DATA —
________________________

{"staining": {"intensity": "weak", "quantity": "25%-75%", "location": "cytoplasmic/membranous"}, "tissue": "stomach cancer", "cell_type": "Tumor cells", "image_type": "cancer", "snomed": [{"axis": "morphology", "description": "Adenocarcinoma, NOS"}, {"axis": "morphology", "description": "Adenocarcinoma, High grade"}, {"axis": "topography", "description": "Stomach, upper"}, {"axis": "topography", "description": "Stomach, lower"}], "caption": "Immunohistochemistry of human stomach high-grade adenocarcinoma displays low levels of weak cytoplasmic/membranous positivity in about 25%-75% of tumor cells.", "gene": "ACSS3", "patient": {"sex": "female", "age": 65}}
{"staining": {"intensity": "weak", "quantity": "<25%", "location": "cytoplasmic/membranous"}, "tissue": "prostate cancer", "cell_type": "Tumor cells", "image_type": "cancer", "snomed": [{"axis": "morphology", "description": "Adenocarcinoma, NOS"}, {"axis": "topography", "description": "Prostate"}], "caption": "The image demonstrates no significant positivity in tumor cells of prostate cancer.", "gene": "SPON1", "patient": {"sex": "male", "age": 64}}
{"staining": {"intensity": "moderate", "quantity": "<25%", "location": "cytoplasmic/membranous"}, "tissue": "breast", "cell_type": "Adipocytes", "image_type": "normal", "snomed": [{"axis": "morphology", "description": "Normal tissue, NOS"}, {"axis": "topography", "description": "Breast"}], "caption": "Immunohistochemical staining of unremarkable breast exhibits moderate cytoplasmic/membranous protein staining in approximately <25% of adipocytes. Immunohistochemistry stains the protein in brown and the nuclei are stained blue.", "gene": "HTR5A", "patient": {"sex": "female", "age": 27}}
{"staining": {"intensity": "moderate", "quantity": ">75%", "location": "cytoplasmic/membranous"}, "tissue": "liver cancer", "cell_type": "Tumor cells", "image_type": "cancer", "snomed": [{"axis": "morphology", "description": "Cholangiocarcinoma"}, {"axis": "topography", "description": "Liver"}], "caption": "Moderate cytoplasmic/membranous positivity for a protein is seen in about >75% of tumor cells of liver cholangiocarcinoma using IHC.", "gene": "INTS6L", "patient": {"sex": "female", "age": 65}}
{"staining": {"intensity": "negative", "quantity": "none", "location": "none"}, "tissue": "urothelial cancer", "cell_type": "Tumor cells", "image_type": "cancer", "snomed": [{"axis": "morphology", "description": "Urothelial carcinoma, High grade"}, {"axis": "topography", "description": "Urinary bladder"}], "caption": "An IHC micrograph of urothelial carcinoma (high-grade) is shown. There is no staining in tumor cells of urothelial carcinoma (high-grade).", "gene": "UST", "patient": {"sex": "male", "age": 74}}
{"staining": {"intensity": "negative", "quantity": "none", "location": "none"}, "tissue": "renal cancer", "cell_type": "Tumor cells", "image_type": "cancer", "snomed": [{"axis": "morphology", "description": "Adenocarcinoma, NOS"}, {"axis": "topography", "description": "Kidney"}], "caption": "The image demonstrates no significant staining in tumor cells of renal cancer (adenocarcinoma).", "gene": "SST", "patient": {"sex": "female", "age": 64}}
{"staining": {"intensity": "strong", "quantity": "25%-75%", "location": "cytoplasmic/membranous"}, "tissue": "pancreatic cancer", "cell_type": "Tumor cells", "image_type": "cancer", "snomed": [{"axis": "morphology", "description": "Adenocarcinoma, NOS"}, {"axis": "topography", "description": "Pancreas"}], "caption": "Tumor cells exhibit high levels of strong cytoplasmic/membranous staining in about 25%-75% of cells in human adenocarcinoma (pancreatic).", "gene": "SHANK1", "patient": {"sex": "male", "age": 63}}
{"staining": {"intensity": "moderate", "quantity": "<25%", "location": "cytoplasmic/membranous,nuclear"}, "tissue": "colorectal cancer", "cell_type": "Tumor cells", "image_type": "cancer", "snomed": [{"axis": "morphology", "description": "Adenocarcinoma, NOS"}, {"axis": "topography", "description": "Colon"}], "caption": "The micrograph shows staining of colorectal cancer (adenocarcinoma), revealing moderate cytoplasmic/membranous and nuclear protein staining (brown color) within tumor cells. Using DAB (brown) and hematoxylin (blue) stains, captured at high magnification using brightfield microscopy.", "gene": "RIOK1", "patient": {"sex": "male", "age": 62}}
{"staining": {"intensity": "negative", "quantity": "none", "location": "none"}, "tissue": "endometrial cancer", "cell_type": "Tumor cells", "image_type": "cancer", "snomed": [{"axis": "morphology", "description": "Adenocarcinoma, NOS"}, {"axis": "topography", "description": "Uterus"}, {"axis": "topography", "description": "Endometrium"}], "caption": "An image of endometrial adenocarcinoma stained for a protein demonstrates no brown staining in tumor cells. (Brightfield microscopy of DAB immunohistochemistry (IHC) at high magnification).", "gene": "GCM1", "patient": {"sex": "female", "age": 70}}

________________________

TASK DIRECTIONS —
Send back the lines of the records word for word, from the very first through the line containing "staining of unremarkable".

RESULT —
{"staining": {"intensity": "weak", "quantity": "25%-75%", "location": "cytoplasmic/membranous"}, "tissue": "stomach cancer", "cell_type": "Tumor cells", "image_type": "cancer", "snomed": [{"axis": "morphology", "description": "Adenocarcinoma, NOS"}, {"axis": "morphology", "description": "Adenocarcinoma, High grade"}, {"axis": "topography", "description": "Stomach, upper"}, {"axis": "topography", "description": "Stomach, lower"}], "caption": "Immunohistochemistry of human stomach high-grade adenocarcinoma displays low levels of weak cytoplasmic/membranous positivity in about 25%-75% of tumor cells.", "gene": "ACSS3", "patient": {"sex": "female", "age": 65}}
{"staining": {"intensity": "weak", "quantity": "<25%", "location": "cytoplasmic/membranous"}, "tissue": "prostate cancer", "cell_type": "Tumor cells", "image_type": "cancer", "snomed": [{"axis": "morphology", "description": "Adenocarcinoma, NOS"}, {"axis": "topography", "description": "Prostate"}], "caption": "The image demonstrates no significant positivity in tumor cells of prostate cancer.", "gene": "SPON1", "patient": {"sex": "male", "age": 64}}
{"staining": {"intensity": "moderate", "quantity": "<25%", "location": "cytoplasmic/membranous"}, "tissue": "breast", "cell_type": "Adipocytes", "image_type": "normal", "snomed": [{"axis": "morphology", "description": "Normal tissue, NOS"}, {"axis": "topography", "description": "Breast"}], "caption": "Immunohistochemical staining of unremarkable breast exhibits moderate cytoplasmic/membranous protein staining in approximately <25% of adipocytes. Immunohistochemistry stains the protein in brown and the nuclei are stained blue.", "gene": "HTR5A", "patient": {"sex": "female", "age": 27}}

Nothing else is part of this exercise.